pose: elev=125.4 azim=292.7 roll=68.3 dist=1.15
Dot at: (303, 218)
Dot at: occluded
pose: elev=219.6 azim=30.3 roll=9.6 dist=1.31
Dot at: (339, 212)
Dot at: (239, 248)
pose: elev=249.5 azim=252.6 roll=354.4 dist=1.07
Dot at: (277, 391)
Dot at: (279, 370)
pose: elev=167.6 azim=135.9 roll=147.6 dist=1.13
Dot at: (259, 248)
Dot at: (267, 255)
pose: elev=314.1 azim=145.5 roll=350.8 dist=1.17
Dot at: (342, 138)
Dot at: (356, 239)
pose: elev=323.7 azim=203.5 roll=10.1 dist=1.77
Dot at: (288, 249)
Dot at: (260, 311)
⁂
What needs to be done
Render every line of the items above as a numbered list, leaving out blank lines.

Solution for this task
1. pose: elev=125.4 azim=292.7 roll=68.3 dist=1.15
2. Dot at: (303, 218)
3. Dot at: occluded
4. pose: elev=219.6 azim=30.3 roll=9.6 dist=1.31
5. Dot at: (339, 212)
6. Dot at: (239, 248)
7. pose: elev=249.5 azim=252.6 roll=354.4 dist=1.07
8. Dot at: (277, 391)
9. Dot at: (279, 370)
10. pose: elev=167.6 azim=135.9 roll=147.6 dist=1.13
11. Dot at: (259, 248)
12. Dot at: (267, 255)
13. pose: elev=314.1 azim=145.5 roll=350.8 dist=1.17
14. Dot at: (342, 138)
15. Dot at: (356, 239)
16. pose: elev=323.7 azim=203.5 roll=10.1 dist=1.77
17. Dot at: (288, 249)
18. Dot at: (260, 311)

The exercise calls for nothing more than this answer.